-- Start of Text block --
The Run Away Date

Derrick
Mt Vernon, Oh

Everyone loves Goonies. And if you don’t, you’re not normal. (J/k) Do you remember the character Sloth played by John Matuszak? Know how oddly shaped his head was, plus the fact that he was enormous in size? Upon seeing him, Chunk screamed.

Now you know the reaction I had inside when I first laid eyes on Derrick. I believe he just popped up out of the blue on my yahoo buddy list. Maybe we had a conversation or two eons ago and then he decided that when my away message read that I was playing basketball he wanted to chat again. Derrick was 6’5, another tall one. He had a myspace.com page and had a picture.

Yeah, UH picture. Just one.
-- End of Text block --
Print the passage of the dating story from "The Run Away Date" to "had a picture.". Work from the dating story alone.
-- Start of Provided information --
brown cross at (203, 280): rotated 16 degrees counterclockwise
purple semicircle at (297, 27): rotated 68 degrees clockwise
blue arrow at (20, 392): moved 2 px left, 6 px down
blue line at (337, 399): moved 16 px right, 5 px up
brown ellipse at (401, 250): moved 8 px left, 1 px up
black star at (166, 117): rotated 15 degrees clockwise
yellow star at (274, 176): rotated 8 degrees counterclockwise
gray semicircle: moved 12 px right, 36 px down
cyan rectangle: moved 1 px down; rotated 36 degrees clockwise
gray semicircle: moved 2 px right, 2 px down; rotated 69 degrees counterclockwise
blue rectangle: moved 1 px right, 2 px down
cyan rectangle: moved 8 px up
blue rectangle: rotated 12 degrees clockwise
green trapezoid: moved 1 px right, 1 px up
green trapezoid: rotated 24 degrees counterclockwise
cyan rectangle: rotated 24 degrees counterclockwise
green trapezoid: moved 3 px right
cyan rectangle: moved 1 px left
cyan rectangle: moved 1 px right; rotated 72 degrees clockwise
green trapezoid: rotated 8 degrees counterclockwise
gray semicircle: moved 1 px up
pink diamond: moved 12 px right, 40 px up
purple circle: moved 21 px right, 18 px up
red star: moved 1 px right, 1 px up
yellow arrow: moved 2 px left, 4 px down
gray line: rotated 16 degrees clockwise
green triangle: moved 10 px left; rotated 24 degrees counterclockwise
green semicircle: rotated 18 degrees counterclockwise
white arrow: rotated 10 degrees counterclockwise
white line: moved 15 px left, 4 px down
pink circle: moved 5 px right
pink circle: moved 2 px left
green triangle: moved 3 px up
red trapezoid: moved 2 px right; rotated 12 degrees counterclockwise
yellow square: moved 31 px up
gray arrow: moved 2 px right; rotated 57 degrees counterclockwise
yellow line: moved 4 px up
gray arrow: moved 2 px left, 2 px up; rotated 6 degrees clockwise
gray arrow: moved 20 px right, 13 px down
-- End of Provided information --
§ Written answer
The Run Away Date

Derrick
Mt Vernon, Oh

Everyone loves Goonies. And if you don’t, you’re not normal. (J/k) Do you remember the character Sloth played by John Matuszak? Know how oddly shaped his head was, plus the fact that he was enormous in size? Upon seeing him, Chunk screamed.

Now you know the reaction I had inside when I first laid eyes on Derrick. I believe he just popped up out of the blue on my yahoo buddy list. Maybe we had a conversation or two eons ago and then he decided that when my away message read that I was playing basketball he wanted to chat again. Derrick was 6’5, another tall one. He had a myspace.com page and had a picture.